DATASET ENTRIES:

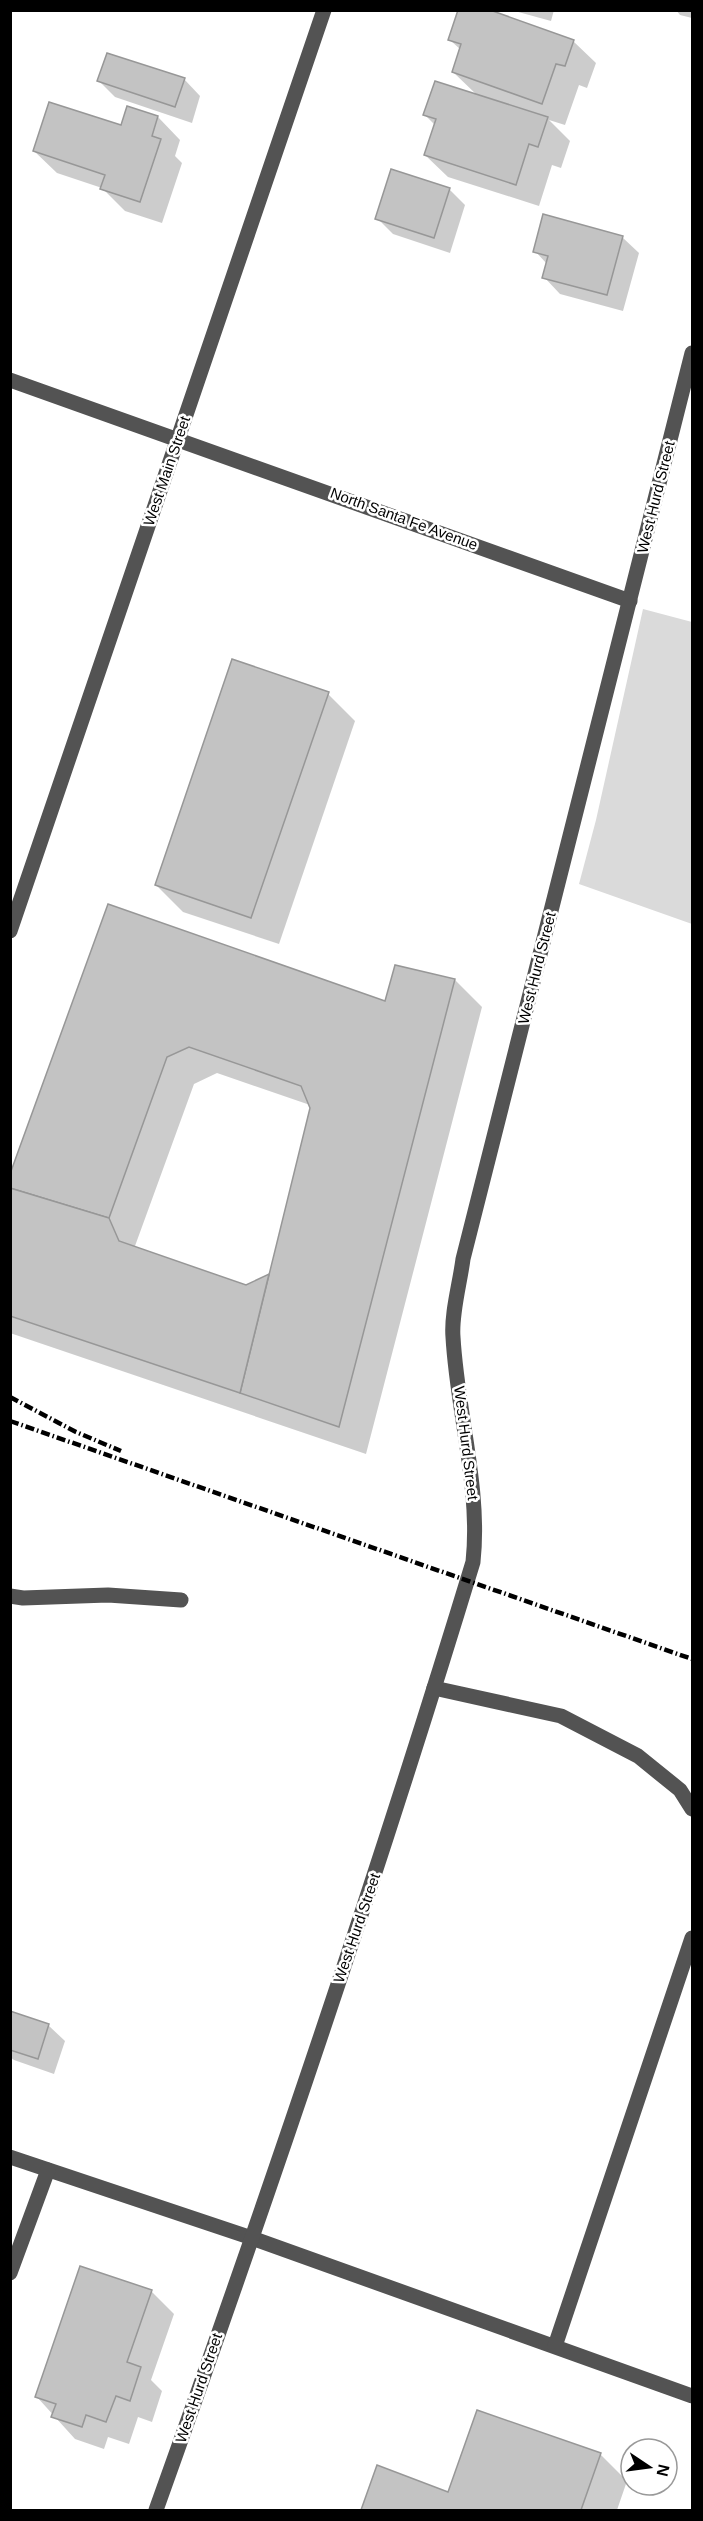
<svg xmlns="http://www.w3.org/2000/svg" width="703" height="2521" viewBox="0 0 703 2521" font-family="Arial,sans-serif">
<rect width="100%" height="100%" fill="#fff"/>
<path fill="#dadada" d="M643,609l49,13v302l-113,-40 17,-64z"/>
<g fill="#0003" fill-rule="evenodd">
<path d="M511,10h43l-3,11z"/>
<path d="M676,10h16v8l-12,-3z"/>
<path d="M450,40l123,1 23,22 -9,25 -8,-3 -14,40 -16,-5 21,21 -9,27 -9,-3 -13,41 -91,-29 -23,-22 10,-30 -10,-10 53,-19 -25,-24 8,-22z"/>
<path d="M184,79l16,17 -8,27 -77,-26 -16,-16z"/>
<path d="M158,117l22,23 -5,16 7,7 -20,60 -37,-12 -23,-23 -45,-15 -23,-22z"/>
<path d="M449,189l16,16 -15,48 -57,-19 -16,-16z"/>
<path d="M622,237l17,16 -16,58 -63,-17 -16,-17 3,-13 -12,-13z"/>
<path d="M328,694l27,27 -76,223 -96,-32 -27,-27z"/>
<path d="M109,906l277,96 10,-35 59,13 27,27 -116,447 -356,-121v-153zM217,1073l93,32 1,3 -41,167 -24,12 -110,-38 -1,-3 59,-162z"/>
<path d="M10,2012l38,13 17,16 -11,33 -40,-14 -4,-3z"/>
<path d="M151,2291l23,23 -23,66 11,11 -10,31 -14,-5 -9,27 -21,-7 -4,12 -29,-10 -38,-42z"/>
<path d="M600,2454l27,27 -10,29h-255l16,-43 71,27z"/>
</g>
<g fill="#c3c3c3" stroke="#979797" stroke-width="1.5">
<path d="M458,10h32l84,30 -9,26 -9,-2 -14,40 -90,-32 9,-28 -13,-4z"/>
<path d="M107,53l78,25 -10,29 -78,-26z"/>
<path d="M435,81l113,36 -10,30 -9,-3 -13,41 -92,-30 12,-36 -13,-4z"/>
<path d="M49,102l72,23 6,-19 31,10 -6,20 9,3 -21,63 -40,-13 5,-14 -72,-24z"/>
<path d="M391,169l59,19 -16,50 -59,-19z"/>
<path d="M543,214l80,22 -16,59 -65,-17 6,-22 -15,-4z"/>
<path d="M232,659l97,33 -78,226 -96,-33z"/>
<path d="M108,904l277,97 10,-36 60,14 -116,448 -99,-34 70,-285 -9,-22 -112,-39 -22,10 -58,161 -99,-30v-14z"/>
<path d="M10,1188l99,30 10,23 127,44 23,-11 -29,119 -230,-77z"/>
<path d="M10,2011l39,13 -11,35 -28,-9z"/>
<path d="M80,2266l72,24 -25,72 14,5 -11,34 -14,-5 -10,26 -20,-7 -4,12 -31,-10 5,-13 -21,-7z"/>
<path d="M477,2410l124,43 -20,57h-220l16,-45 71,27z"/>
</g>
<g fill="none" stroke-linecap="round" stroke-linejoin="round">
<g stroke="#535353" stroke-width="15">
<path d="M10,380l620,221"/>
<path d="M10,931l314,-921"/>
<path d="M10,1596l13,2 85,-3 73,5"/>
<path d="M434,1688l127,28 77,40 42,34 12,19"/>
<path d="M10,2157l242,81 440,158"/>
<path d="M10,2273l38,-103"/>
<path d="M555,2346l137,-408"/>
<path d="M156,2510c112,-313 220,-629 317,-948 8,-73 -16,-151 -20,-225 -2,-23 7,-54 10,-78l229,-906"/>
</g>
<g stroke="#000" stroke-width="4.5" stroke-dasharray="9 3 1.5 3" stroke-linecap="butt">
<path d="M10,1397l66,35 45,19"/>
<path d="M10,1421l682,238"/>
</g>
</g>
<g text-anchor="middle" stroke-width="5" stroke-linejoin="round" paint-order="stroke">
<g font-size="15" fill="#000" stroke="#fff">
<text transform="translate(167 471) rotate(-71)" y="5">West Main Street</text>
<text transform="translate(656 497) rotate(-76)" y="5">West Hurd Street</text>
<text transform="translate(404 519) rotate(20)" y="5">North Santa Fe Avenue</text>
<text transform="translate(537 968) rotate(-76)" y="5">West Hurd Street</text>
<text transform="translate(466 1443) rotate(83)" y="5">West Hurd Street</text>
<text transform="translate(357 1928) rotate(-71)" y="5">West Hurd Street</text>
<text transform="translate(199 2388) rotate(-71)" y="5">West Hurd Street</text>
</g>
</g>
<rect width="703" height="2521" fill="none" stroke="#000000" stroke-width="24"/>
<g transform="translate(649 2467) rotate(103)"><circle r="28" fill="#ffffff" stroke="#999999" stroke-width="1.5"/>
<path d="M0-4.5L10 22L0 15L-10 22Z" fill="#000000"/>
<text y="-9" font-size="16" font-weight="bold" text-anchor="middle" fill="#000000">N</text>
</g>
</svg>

* * *

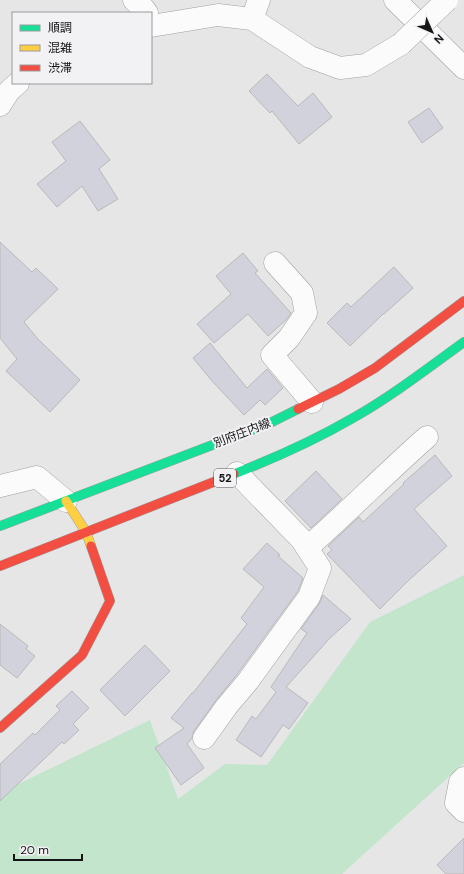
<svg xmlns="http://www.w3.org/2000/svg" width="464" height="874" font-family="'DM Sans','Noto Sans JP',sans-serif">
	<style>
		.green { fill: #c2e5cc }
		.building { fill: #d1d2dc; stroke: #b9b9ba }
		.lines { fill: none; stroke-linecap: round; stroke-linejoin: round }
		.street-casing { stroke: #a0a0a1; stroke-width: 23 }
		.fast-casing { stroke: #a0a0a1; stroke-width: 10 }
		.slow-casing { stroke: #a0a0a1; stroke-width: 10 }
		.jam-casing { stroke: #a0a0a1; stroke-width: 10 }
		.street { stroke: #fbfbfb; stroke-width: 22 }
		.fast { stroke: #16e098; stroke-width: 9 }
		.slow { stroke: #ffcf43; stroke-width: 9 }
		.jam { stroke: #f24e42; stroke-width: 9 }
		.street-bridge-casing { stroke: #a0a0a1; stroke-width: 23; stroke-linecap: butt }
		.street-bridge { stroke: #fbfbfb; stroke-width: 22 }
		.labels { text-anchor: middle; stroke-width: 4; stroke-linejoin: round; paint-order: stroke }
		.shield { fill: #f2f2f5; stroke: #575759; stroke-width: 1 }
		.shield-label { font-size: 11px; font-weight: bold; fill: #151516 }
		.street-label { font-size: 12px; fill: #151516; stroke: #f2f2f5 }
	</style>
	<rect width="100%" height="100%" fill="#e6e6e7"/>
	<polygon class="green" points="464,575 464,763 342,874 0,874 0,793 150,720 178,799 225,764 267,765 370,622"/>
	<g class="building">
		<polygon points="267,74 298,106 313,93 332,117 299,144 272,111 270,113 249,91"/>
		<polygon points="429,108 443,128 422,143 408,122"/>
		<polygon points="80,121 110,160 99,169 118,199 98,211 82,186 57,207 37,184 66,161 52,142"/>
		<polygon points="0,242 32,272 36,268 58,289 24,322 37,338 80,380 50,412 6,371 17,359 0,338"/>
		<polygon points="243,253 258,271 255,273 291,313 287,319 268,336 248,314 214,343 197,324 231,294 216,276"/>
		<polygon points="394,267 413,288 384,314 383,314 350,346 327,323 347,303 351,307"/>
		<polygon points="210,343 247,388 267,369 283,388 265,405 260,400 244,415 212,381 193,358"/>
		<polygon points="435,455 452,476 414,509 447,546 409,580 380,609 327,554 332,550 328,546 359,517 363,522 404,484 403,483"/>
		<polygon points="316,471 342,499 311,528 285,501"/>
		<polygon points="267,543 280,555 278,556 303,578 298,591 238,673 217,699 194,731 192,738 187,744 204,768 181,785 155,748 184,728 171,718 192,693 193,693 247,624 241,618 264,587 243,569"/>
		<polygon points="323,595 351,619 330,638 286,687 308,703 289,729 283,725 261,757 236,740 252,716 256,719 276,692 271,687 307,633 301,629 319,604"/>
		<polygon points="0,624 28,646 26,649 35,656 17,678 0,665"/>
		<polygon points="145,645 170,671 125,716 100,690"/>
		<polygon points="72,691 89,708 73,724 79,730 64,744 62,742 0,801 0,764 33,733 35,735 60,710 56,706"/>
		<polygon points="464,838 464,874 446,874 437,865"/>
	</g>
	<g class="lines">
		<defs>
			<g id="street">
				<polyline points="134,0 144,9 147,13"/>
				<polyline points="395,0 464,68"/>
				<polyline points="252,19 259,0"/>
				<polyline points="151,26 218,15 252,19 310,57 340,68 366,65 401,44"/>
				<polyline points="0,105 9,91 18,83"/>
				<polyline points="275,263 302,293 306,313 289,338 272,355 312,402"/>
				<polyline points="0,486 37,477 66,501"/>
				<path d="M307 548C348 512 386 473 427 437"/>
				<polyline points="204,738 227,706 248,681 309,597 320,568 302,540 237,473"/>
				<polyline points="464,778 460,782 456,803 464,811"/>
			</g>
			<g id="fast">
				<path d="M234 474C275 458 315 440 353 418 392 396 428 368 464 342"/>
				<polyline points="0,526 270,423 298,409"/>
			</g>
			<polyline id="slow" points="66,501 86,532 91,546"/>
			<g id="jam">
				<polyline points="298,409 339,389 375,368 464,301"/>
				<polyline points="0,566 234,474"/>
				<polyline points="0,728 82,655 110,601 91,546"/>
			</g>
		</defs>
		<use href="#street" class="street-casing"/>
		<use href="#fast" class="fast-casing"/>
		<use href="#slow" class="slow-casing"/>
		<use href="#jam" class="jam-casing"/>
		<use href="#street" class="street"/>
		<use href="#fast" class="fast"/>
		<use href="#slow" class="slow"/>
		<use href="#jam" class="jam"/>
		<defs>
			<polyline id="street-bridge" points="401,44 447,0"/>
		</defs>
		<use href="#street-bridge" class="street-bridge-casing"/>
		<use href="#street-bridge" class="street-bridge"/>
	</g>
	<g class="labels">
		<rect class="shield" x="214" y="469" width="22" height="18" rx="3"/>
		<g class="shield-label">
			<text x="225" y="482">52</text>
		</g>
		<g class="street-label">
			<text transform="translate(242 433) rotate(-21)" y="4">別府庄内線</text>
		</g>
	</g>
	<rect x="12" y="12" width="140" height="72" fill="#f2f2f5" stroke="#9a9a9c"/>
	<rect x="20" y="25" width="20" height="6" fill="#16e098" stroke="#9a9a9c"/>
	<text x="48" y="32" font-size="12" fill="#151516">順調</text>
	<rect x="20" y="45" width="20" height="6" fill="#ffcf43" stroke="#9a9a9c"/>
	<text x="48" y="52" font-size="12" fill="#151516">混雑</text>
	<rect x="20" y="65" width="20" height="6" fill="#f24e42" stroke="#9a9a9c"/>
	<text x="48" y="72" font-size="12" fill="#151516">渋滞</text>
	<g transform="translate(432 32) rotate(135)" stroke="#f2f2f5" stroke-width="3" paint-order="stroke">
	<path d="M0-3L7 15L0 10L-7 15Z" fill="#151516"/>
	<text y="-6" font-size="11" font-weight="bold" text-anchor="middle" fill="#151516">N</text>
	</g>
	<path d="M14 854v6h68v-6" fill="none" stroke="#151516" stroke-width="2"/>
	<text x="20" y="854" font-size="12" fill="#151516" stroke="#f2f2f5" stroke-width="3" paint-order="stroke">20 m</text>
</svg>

PROBLEM: Copy out every line of the listing where the word "labels" occurs.

TASK ANSWER:
		.labels { text-anchor: middle; stroke-width: 4; stroke-linejoin: round; paint-order: stroke }
	<g class="labels">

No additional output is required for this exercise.